2 Colour Screenprint on Somerset Satin Tub Sized 410gsm Paper.
Edition of 50
Signed and numbered verso by the artist.

SIZE: 90 X 90 cm

Words from Kenny Schachter I will never forget reading of a Dutch art lover more than a century ago, working the entirety of his life to afford an oil painting by Vincent van Gogh. After toiling for decades, the time came when he was able to purchase such an artwork and proudly hung it above his fireplace only to discover, upon showing off the work to an acknowledged van Gogh scholar, that it was indeed fake. Devastated, the collector discarded the canvas in his attic. Upon his death, the painting was determined to be authentic.

The text that comprises the work “Happy” was inspired by the story above, which for me became a sort of twisted morality tale, what is the value of genuineness vs. the perception of what is real? If you think something is what it purports to be is that enough? And vice versa. Can authorship be fictionalised, a matter of conjecture, or even a metaphysical conundrum? What is or isn’t actual if you are looking at an object before your eyes?

The Prince of Saudi Arabia, Mohammed bin Salman (MBS), was fully aware of the unresolved authenticity issues swirling around Leonardo da Vinci’s Salvator Mundi painting, like a violent desert sandstorm, before spending a staggering $450m at Christie’s, in 2017, on the 26 inch painting. The ultimate authorship of the painting remains hotly disputed to this day; yet, such questions of uncertainty certainly didn’t get in the way of the unrestrained bidding by MBS, who, with one wave of his paddle, sent the work skyrocketing in a $30m increment higher than the previous bid en route to unchartered, nose-bleed territory, all but unheard of in auction room practice.

The Prince didn’t seem to care whether da Vinci alone painted the entirety of the work, or merely Salvator’s finger, or even just a curl of his hair, nor did an adoring public that literally stood in lines snaking around a Manhattan square block outside Christie’s every day during public viewings prior to the sale. The intrigue and controversy, stoked by the unprecedented sum the painting fetched, further fuelled by the Sony film “The Lost Leonardo”, only continues to add to the myth.

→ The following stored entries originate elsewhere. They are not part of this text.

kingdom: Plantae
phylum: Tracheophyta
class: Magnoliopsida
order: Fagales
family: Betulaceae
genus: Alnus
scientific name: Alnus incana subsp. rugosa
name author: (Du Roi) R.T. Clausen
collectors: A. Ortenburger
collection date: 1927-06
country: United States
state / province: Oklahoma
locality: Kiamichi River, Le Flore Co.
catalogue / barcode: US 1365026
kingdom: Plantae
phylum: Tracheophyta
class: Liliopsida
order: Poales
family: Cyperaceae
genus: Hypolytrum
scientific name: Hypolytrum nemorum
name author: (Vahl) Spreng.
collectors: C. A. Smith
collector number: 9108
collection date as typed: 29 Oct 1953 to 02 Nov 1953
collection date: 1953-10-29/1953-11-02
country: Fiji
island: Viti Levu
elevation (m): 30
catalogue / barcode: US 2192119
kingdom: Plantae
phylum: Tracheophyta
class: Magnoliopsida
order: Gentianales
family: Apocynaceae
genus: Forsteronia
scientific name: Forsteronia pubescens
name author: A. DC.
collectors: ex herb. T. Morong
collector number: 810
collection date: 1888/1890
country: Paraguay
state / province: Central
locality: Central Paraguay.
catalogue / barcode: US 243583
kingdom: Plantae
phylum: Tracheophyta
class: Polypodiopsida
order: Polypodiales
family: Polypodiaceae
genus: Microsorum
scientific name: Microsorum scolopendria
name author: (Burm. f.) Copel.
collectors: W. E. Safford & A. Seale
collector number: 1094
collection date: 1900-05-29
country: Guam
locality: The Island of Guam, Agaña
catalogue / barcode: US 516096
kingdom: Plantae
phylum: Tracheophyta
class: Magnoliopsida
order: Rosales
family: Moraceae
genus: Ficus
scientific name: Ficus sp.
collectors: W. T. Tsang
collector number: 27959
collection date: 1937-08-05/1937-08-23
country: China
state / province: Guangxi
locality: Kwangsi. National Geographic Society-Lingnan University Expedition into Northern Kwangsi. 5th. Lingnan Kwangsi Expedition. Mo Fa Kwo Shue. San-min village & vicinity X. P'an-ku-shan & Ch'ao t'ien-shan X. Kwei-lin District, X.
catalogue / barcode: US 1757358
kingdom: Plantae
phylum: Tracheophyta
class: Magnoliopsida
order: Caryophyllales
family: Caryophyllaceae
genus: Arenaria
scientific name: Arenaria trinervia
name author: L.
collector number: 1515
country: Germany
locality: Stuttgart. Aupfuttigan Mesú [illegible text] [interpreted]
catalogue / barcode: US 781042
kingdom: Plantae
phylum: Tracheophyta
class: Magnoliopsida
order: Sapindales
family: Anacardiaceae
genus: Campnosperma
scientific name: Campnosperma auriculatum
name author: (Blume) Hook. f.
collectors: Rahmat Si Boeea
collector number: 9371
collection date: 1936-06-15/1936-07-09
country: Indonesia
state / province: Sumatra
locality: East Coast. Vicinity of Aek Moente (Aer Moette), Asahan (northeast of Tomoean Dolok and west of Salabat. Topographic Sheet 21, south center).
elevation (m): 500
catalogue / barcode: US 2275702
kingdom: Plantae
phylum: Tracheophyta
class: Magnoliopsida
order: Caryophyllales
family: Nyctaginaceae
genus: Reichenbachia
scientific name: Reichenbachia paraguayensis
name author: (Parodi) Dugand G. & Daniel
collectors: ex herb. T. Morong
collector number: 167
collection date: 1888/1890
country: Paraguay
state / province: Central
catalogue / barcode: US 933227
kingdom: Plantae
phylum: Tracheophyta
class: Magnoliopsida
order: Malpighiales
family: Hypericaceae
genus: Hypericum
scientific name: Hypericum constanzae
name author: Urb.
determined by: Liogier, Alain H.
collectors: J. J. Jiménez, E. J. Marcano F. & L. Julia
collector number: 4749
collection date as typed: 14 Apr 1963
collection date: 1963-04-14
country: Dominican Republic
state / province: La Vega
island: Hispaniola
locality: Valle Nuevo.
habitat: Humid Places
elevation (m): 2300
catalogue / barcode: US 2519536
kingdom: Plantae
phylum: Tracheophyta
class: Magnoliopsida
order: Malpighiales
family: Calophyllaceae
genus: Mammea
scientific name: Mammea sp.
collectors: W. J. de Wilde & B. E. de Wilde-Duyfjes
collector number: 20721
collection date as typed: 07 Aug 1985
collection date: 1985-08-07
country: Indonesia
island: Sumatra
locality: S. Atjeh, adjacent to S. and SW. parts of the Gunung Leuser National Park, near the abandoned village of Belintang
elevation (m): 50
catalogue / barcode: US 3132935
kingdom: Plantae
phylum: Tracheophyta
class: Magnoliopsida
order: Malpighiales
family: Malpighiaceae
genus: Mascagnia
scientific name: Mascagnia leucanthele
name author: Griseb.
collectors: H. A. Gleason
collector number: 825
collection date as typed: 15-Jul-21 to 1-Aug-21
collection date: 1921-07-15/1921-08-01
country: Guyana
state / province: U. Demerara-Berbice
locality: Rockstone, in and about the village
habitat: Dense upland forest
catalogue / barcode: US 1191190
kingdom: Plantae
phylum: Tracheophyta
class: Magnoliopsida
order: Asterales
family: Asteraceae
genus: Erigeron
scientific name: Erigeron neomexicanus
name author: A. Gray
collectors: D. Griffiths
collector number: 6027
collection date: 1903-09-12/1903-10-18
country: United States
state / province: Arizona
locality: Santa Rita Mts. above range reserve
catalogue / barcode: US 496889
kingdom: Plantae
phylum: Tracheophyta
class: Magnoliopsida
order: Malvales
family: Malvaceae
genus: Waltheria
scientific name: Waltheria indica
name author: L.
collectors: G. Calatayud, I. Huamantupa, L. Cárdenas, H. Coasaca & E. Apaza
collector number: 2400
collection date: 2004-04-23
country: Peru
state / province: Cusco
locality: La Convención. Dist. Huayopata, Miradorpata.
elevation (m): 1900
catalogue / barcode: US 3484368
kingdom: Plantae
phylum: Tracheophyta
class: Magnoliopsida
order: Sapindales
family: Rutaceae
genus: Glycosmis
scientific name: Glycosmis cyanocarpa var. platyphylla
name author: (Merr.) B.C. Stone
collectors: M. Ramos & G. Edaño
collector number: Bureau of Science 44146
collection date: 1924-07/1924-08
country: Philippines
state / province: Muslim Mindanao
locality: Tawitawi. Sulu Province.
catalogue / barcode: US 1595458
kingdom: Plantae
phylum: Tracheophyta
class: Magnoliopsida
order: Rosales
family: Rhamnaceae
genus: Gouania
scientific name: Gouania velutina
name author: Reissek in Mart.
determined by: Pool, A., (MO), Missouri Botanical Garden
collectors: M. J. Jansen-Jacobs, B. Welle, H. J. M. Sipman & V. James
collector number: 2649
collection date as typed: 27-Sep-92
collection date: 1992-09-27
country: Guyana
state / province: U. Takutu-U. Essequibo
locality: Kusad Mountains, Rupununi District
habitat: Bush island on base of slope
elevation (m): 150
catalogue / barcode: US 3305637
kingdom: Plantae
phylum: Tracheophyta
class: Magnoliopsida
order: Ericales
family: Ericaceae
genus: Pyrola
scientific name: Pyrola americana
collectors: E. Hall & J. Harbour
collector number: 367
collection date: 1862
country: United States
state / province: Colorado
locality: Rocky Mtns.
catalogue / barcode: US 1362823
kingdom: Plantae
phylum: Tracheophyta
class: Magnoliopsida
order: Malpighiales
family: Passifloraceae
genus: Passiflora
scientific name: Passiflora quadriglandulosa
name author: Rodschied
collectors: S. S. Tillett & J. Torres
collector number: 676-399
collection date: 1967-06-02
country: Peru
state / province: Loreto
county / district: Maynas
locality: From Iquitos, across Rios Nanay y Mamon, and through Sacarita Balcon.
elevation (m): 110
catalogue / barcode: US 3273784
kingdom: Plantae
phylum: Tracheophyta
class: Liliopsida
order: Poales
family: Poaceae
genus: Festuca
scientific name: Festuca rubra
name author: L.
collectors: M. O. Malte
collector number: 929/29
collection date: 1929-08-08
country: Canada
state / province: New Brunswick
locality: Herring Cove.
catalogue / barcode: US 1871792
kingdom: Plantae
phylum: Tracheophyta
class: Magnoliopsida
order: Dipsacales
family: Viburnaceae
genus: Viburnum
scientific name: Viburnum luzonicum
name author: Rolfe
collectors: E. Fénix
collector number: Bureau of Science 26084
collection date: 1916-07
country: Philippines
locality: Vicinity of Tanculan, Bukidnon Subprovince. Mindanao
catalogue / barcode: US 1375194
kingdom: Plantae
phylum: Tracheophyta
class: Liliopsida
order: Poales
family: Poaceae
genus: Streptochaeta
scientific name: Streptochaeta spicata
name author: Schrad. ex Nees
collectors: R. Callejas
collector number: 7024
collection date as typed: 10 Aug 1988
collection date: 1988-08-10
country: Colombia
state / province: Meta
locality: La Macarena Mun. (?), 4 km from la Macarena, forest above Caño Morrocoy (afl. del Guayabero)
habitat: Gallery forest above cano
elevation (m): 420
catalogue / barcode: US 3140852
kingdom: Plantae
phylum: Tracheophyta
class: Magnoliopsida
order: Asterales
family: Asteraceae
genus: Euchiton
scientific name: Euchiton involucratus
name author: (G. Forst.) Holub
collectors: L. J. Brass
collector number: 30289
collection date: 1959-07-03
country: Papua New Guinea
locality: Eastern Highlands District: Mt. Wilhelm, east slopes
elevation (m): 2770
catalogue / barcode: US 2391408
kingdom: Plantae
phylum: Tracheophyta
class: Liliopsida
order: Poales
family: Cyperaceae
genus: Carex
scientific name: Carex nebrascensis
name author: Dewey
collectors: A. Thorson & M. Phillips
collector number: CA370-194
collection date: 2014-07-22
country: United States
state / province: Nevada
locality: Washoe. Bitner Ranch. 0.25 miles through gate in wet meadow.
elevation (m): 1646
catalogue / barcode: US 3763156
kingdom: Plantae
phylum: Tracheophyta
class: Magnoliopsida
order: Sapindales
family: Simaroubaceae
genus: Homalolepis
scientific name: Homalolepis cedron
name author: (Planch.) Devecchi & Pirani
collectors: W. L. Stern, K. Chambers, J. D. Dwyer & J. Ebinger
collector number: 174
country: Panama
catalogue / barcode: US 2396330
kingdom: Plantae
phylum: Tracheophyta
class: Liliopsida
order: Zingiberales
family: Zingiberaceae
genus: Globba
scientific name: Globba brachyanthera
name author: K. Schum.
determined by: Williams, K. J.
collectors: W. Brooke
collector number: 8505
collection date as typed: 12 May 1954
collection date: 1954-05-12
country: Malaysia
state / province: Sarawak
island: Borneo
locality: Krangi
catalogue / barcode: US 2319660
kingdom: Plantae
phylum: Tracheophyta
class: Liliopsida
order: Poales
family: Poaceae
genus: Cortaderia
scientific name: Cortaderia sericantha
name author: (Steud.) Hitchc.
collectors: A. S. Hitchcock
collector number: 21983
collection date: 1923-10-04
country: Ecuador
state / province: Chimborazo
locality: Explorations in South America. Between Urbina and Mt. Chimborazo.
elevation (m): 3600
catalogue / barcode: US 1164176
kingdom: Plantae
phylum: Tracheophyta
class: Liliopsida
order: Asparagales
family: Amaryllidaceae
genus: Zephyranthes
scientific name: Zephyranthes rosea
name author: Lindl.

In the present era of post-fake news, mind-boggling social media hyperbole and fabrications, not to mention photography derived from artificial intelligence, we are in the midst of a time where the will or desire for truth has been all but abandoned. It’s no longer an issue of not knowing sufficing or substituting for the “real thing”, it’s more a case of people not bothering to care. In the age of AI and synthetic photography, fake art has become the new real. Literally.

This print release coincides with the artist's Los Angeles solo show “I Object!” at the Pacific Design Centre, Feb 13th - Apr 6th, 2024.